Armut und strenge Armut

Das Thema Armutsmessung ist komplex. Beispielsweise, weil große Haushalte mit kleinen verglichen werden müssen, also beispielsweise die Familie mit drei Kindern mit einem Alleinstehenden. Wie bereits an anderer Stelle beschrieben tut man das meistens mit Hilfe der sogenannten Äquivalenzskalen. Bei der neuen OECD-Skala zählt jeder zusätliche Erwachsene nur 50 Prozent eines Alleinstehenden, jedes Kind 30 Prozent. Und wie ebenfalls beschrieben bin ich der Meinung, dass dadurch die Kinderarmut massiv unterschätzt wird. Noch eine weitere Schwierigkeit ist aber die Definition einer Armutsschwelle. In der Berichterstattung wird Armut üblicherweise mit dem gleichgesetzt, was Statistiker als Armutsgefährdungsquote bezeichnen. Das ist der Prozentsatz aller Menschen, die weniger als 60 Prozent des Medianeinkommens erzielen.

Armut im engeren Sinne beginnt aber eigentlich erst bei einem Einkommen das nur halb so hoch liegt wie der Median.
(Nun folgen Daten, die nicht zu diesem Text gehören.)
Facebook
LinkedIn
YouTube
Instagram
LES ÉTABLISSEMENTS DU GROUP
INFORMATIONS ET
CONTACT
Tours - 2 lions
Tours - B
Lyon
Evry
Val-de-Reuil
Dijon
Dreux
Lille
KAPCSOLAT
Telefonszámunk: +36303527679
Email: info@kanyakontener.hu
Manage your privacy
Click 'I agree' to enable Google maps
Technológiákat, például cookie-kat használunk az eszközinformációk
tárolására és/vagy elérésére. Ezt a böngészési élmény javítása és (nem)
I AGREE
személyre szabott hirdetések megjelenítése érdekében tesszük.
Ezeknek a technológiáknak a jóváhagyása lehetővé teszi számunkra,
Teilweise wird auch noch die strenge Armut unterschieden, sie beginnt bei 40 Prozent des Medians.

Weil man diese Daten kaum noch findet, habe ich mal beim Statistischen Bundesamt nachgefragt. Leider werden die diese Daten nur auf Basis von EU-SILC erhoben, in meinen Augen eine der schlechteren Datenquellen zur Amut. Bessere wären Daten auf Basis des Mikrozensus, aber die gibt es offenbar nicht.
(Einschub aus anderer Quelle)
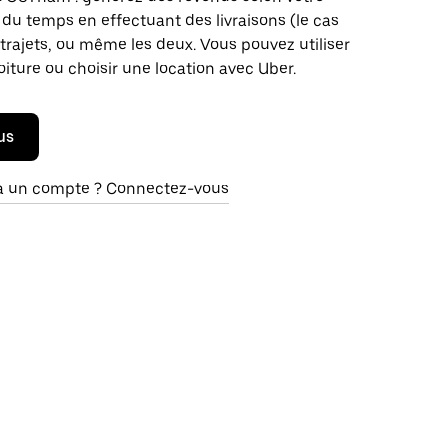
du temps en effectuant des livraisons (le cas
trajets, ou même les deux. Vous pouvez utiliser
oiture ou choisir une location avec Uber.
us
à un compte ? Connectez-vous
Bei den Daten für die Armut müssen wir ebenfalls zwei Fälle unterscheiden, nämlich vor und nach Sozialleistungen. Ziel des Sozialstaats ist es ja, die Armut zu bekämpfen. Tatsächlich lag die Armut (50 Prozent des Medians) nach Sozialleistungen im Jahr 2017 mit 9,4 Prozent nur rund halb so hoch wie vor Sozialleistungen (18,2 Prozent). Noch drastischer ist der Unterschied bei der strengen Armut (40 Prozent des Medians). Sie lag vor Sozialleistungen bei 13,8 Prozent, nach Sozialleistungen dagegen nur noch bei 4,4 Prozent. Bei der Armutsgefährdung ist der Effekt wiederum deutlich geringer, hier sinkt die Quote von 24,1 auf 16,1 Prozent.
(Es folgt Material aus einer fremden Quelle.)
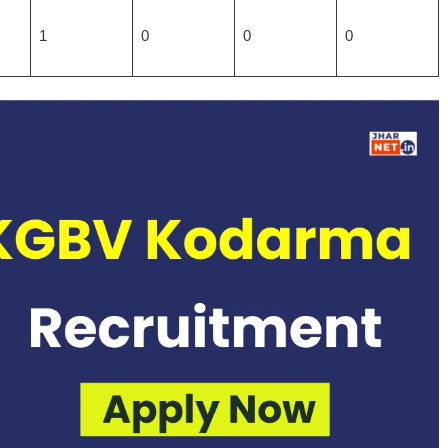
1
0
0
0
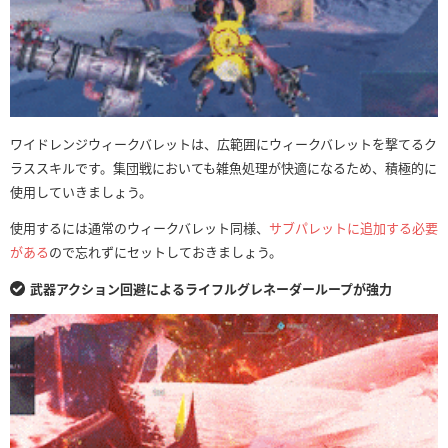
ワイドレンジウィークバレットは、広範囲にウィークバレットを撃てるク
ラススキルです。集団戦においても雑魚処理が快適になるため、積極的に
使用していきましょう。
使用するには通常のウィークバレット同様、
サブパレットに追加する必要
がある
ので忘れずにセットしておきましょう。
武器アクション回避によるライフルグレネーダーループが強力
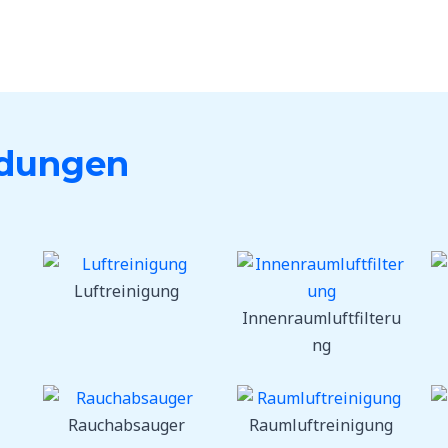
dungen
Luftreinigung
Innenraumluftfilteru
ng
Rauchabsauger
Raumluftreinigung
Hat die Armutsbekämpfung seit 2013 an Kraft verloren?

Bei Betrachtung der strengen Armut fällt auf, dass die Quote vor Sozialleistungen im Jahr 2017 leicht niedriger lag als 2012. Der Verlauf der Quote für die strenge Armut nach Sozialleistungen ist prinzipiell ähnlich, 2013 auf 2014 gab es einen deutlichen Anstieg, seitdem fällt die Quote wieder. Allerdings liegt sie bei der Armut nach Sozialleistungen mit 4,4 Prozent noch immer 0,2 Prozentpunkte höher als 2013, während sie vor Sozialleistungen mit 13,8 Prozent rund 0,3 Prozentpunkte niedriger liegt. Gelingt es mittlerweile schlechter, die Armut zu bekämpfen? Schwer zu sagen, aber es gibt Hinweise darauf. Betrachtet man die Armutsquote (50 Prozent des Medians) sind zwar beide Kurven gesunken, die Armut vor Sozialleistungen aber mit 0,4 Prozentpunkten um 0,2 Prozentpunkte stärker. Bei der Armutsgefährdung wiederum sank die Quote vor Sozialtransfers um 0,2 Prozentpunkte, die nach Transfers blieb unverändert bei 16,1 Prozent. Aber natürlich müsste man hier noch etwas nachforschen, bevor man ein Urteil fällt. Denkbar wäre aber immerhin, dass Sozialleistungen wie die nach dem SGB II seit 2013 langsamer erhöht wurden als das Nettoäquivalenzeinkommen stieg.

Ändert die andere Betrachtung etwas am Gesamtbild?

Am Gesamtbild ändert sich aber wenig, wenn man die Armut oder die strenge Armut betrachtet. Die Werte fallen dann natürlich deutlich niedriger aus. Anders als in manchen Zeitungen zu lesen sind in Deutschland nicht 16,1 Prozent der Bevölkerung arm, sondern 9,4 Prozent. 16,1 Prozent sind arm oder armutsgefährdet.

Allerdings sind solche Grenzen natürlich ohnehin immer angreifbar. Spannender ist der Blick auf die Entwicklung. Hier kann man feststellen, dass die Entwicklung für alle drei Betrachtungen ähnlich ist, wenngleich die strenge Armut leicht gestiegen ist, die Armut leicht gesunken ist und die Armutsgefährdung stagniert.

Bei der Armut vor Sozialleistungen ist der Verlauf ebenfalls ähnlich, hier sind die Quoten sogar für alle drei Gruppen gesunken, selbst für die strenge Armut, die nach Sozialleistungen gestiegen ist.Das wirft die Frage auf, ob statt weiterer Rentenerhöhungen, die nur jenen nutzen die das Glück eines langen Lebens haben und von denen viele profitieren, die gar nicht arm sind, nicht zielgerichtete Maßnahmen für die unteren Einkommensschichten besser wären. Beispielsweise die Entlastung von Steuern und Abgaben bei Geringverdienern oder direkt eine Erhöhung von Sozialleistungen.